Beijing's Kangnazhou aims to provide care and life skill trainings to autistic youngsters. The training courses include baking and basic computer skill. |
Only one or two decades ago, autistic children in China usually failed to get an early diagnosis. Even when parents had their child diagnosed with autism, they were clueless as to how to deal with the situation, because there were few institutes providing education and intervention.
Zhang Zhuo, in his 40s and a native of Jiujiang, Jiangxi province, knows this from experience. Within a few months of his son's birth, Zhang Zhuo realized something was wrong. The baby seemed indifferent to his parents' attention, refused eye contact, and showed no signs of language development. Aged 5, the son was diagnosed with a disorder Zhang Zhuo had never heard of. Autism. The diagnosis changed Zhang's life.

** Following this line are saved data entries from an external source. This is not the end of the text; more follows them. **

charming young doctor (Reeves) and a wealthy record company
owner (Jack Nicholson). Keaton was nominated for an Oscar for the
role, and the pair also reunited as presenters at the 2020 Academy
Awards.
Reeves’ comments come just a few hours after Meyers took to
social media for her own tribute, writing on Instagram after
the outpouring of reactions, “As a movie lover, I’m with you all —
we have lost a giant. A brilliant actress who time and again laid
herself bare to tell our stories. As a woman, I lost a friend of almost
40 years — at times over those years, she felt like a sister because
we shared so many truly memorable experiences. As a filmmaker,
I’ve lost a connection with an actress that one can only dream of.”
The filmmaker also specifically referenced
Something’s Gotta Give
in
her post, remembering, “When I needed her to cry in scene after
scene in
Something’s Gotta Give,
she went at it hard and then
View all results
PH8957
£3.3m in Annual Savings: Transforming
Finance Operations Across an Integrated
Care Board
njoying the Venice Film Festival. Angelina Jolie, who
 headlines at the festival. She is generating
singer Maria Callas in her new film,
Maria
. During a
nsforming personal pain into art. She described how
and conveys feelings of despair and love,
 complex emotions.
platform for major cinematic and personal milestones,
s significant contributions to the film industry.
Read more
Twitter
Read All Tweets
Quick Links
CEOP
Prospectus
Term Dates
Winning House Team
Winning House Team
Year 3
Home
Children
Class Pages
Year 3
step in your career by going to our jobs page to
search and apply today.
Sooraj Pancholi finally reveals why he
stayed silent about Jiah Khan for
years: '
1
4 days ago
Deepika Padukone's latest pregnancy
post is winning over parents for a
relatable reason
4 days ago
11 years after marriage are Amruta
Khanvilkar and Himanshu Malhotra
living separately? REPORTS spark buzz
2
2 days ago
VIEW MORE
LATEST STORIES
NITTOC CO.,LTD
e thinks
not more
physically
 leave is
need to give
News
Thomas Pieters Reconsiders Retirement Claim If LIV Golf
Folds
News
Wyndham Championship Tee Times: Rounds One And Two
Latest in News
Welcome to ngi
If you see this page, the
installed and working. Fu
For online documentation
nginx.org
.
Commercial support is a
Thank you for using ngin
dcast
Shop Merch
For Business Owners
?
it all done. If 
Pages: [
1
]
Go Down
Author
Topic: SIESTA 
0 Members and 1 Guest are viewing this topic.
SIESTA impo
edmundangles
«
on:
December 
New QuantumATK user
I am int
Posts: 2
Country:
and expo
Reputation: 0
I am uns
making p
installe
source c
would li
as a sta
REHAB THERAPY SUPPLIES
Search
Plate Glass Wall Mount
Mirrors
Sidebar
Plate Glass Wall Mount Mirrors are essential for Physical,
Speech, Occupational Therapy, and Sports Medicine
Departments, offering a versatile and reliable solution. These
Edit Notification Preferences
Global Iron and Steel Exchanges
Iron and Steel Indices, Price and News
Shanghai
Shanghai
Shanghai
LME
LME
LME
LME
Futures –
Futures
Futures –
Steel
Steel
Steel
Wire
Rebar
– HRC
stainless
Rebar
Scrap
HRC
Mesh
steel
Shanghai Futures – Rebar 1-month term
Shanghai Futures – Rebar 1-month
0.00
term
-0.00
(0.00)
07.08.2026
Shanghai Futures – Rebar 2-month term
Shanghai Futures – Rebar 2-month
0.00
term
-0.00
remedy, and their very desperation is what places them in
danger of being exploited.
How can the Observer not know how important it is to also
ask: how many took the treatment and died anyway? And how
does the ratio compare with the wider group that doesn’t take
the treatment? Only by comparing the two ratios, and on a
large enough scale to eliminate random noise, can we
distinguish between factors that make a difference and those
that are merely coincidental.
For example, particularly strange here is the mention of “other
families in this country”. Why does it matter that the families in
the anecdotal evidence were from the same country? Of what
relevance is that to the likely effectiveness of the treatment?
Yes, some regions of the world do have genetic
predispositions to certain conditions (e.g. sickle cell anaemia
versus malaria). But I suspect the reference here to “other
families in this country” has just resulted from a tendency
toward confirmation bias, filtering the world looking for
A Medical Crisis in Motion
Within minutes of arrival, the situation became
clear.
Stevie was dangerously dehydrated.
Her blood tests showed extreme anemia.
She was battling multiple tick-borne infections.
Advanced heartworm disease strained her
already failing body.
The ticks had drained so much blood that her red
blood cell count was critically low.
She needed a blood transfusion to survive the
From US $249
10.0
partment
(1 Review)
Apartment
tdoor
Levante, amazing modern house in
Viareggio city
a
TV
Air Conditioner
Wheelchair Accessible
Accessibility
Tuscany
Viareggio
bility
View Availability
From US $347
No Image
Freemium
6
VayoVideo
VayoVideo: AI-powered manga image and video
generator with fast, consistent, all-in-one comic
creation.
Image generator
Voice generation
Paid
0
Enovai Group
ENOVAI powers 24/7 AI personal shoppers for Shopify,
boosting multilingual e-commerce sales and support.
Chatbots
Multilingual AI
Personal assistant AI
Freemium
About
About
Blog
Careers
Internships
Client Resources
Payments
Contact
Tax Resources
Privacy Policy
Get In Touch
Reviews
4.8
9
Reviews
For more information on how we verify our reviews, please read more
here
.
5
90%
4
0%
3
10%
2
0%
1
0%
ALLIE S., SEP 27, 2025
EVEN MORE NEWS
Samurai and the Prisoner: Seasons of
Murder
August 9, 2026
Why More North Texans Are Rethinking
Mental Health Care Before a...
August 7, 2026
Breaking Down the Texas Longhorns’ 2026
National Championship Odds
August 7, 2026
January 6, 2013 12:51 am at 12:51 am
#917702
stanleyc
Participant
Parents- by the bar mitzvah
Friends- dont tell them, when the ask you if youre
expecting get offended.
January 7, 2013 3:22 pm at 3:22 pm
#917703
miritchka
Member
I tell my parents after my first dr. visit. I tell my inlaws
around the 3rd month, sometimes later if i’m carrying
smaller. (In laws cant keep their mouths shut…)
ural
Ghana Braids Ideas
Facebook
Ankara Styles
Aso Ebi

"The first time I knew what autism meant, I felt as if the sky had fallen on me," Zhang says.
He enrolled his son in a costly private institute in Wuhan, Hubei province, and traveled every weekend to see him. In 2004, motivated by the inconvenience of traveling and the economic burden, Zhang established his own training center in Jiujiang, which grew fast.
Zhang got help from Star and Rain, now one of the most celebrated private autism facilities in China, founded in 1993, by the mother to an autistic son.
Zhang Zhuo's success was bittersweet. "Parents like me founded training centers and other facilities. We had no choice. There were no support elsewhere, and we had to help ourselves out," Zhang says.
Through the relentless effort of parents like Zhang, the situation has changed for the better.
Hundreds of facilities for autistic children have sprung up all over China and many local governments now subsidize families of children with autism. The public is also more tolerant and compassionate towards the autistic, Zhang Zhuo says.
Fang Jing, mother to a 22-year-old autistic son, and founder of Elimautism, an autism facility in Qingdao, Shandong provinc, agrees.